Bisnis ala Nabi: Teladan Rasulullah Saw. dalam Berbisnis

Bentang Pustaka
Chapter #1

PASAR DAN ETIKA BISNIS

Prof. Dr. H. Amiur Nuruddin, M.A.

Guru Besar Ekonomi Islam IAIN Sumatra Utara

Salah satu tempat yang hampir tidak pernah lepas dari kehidupan manusia adalah pasar. Pasar dalam ilmu ekonomi adalah tempat bertemunya penjual dan pembeli. Semua rasul yang pernah diutus oleh Allah Swt. untuk membimbing umat manusia sepanjang sejarah—termasuk Nabi Muhammad Saw.—adalah orang-orang yang selalu “masuk-keluar” pasar.

Dalam QS Al-Furqan (25): 7 dijelaskan bahwa mereka yang tidak dapat memahami dan mengerti keberadaan Muhammad sebagai Rasulullah dalam kapasitasnya sebagai manusia biasa berkomentar.
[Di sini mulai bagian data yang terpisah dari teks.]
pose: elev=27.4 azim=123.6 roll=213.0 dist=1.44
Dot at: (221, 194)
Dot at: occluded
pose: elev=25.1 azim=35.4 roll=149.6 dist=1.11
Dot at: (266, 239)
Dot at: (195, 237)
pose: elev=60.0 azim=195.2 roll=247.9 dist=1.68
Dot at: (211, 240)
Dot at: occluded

Dan mereka berkata: Mengapa Rasul itu memakan makanan dan berjalan di pasar-pasar? Mengapa tidak diturunkan kepadanya seorang malaikat agar malaikat itu memberi peringatan bersama-sama dengan dia?
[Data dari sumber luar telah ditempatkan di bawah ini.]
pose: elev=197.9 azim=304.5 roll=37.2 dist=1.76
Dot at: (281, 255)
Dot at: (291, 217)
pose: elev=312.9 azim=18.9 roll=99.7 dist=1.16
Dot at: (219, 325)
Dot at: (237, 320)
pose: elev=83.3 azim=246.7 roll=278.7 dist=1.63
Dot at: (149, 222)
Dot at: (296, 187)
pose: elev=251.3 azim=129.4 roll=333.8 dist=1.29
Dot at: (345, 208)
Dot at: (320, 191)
Dalam konteks rasul-rasul sebelum Muhammad, Allah Swt. berfirman lebih tegas: Dan Kami tidak mengutus rasul-rasul sebelummu, melainkan mereka sungguh memakan makanan dan berjalan di pasar-pasar. Dan Kami jadikan sebagian kamu cobaan bagi sebagian yang lain. Maukah kamu bersabar? Dan adalah Tuhanmu itu Maha Melihat (QS Al-Furqan [25]: 20).
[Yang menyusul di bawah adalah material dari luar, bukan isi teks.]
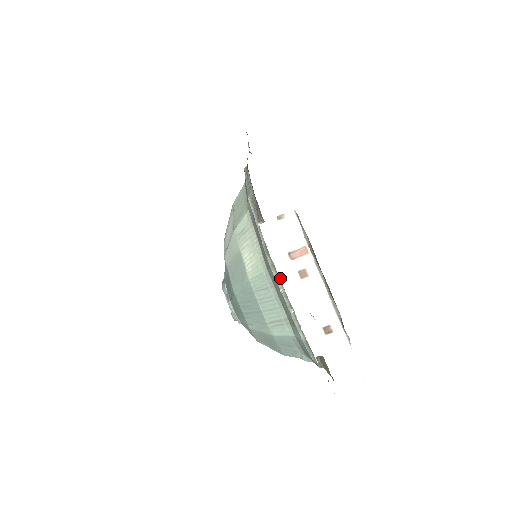
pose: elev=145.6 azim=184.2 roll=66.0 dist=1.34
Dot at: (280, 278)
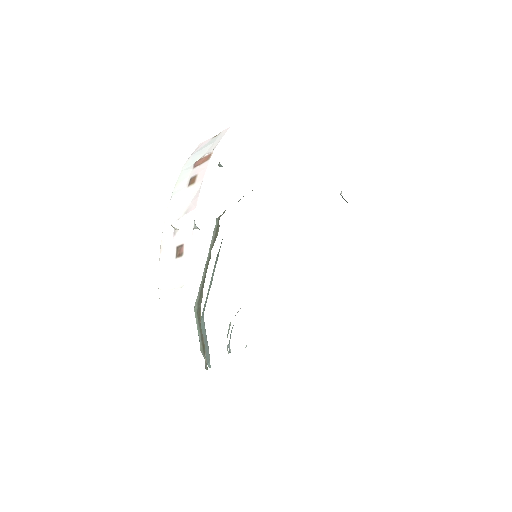
Dot at: (175, 185)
Melalui informasi kitab suci ini ternyata semua rasul yang diutus oleh Allah kepada umat manusia di samping mereka disebut sebagai manusia biasa juga adalah orang-orang yang beraktivitas di pasar-pasar (yamsyuna fi al-aswaq).

Di antara yang paling banyak dijadikan rujukan umat Islam dewasa ini adalah aktivitas Nabi Muhammad Saw. yang sejak usia belia—tepatnya sekitar usia 12 tahun—telah pergi bersama pamannya, Abu Thalib, membawa barang dagangan dari Mekah ke negeri Syam (Suriah). Kegiatannya masuk-keluar pasar hampir tidak pernah berhenti sepanjang hidupnya. Pada usia 17 tahun, beliau tercatat sebagai saudagar mandiri yang bermitra dengan Khadijah, wanita pemilik modal (shahibul mal), tetapi kemudian pada usia 25 beliau memutuskan untuk mempersunting Khadijah sebagai istrinya. Aktivitas bisnis Muhammad sebagai saudagar sukses berlangsung hampir sepanjang hidupnya. Dalam catatan Afzalurrahman dalam bukunya Muhammad as a Trader, disebutkan bahwa Muhammad Saw. sebagai saudagar telah dikenal luas namanya di pelbagai negara, seperti Yaman, Suriah, Yordania, Bahrain, dan Irak. Kesuksesan beliau sebagai saudagar ditopang oleh etika yang dewasa ini disebut sebagai key success factor (faktor kunci kesuksesan); yaitu al-shiddiq (benar, jujur), al-amanah (tepercaya, kredibel), al-tabligh (komunikatif, transparan) dan al-fathanah (cerdas, profesional).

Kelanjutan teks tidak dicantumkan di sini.